■ EXERCISE ■
Turn the lines from all the items below into a single numbered list. Skip any blank lines and leave the pictures out.

■ Stored data ■
=-=-=

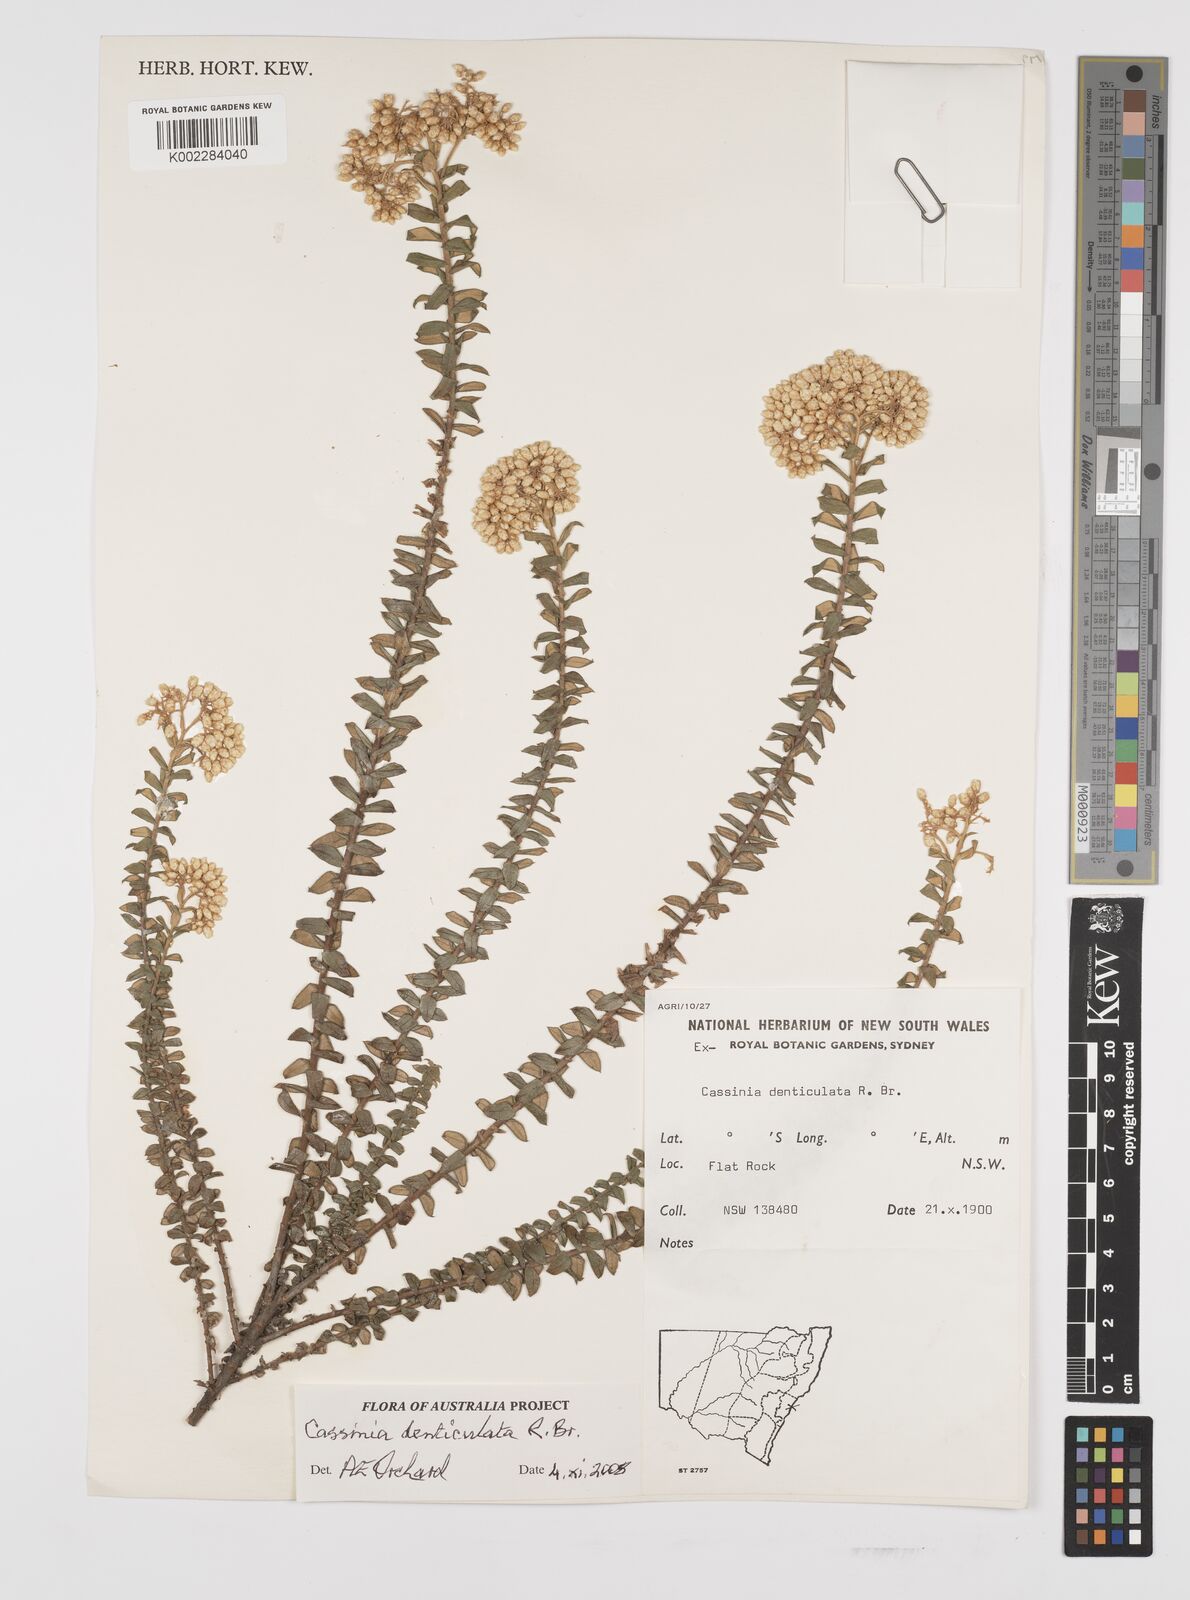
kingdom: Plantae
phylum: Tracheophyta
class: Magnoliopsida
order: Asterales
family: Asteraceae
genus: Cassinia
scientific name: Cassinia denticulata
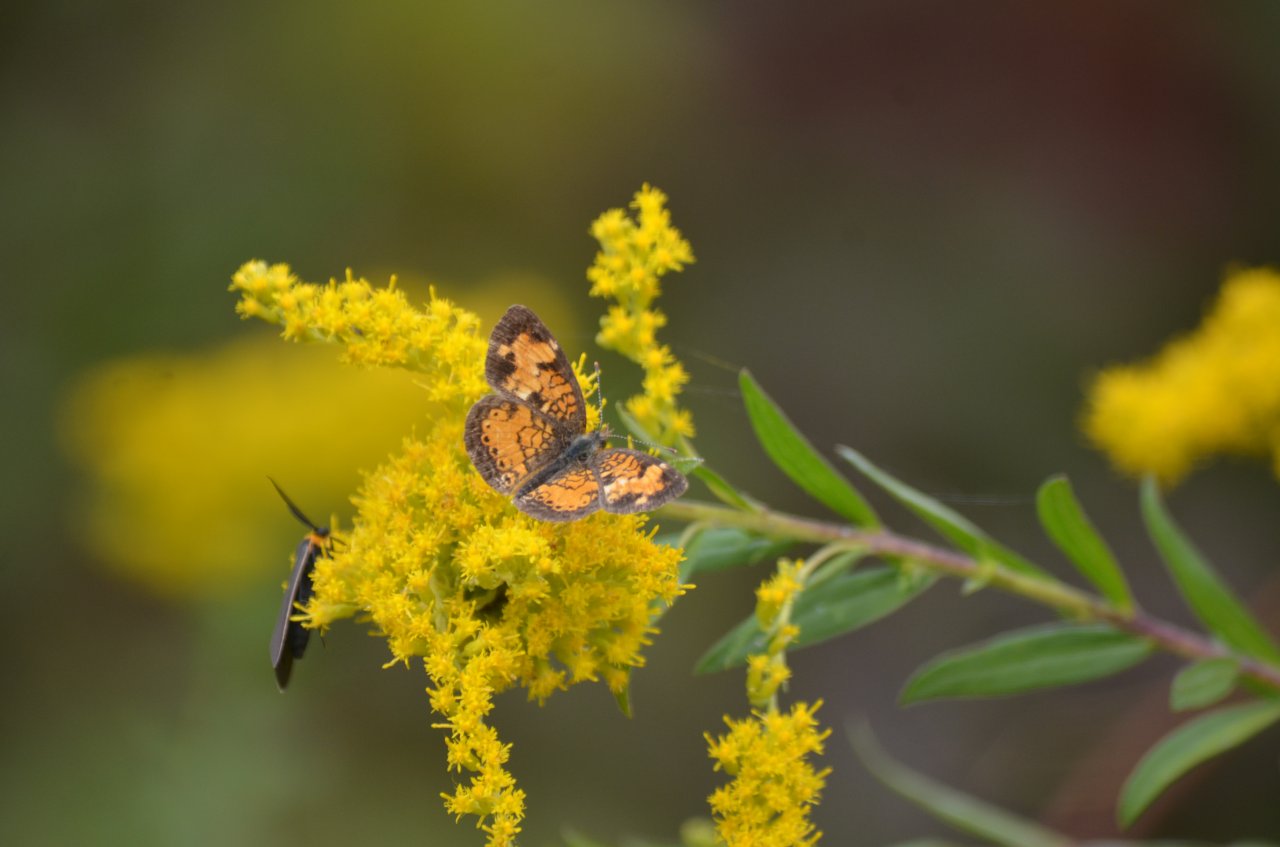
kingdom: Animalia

=-=-=

■ FINAL RESULT ■
1. kingdom: Plantae
2. phylum: Tracheophyta
3. class: Magnoliopsida
4. order: Asterales
5. family: Asteraceae
6. genus: Cassinia
7. scientific name: Cassinia denticulata
8. kingdom: Animalia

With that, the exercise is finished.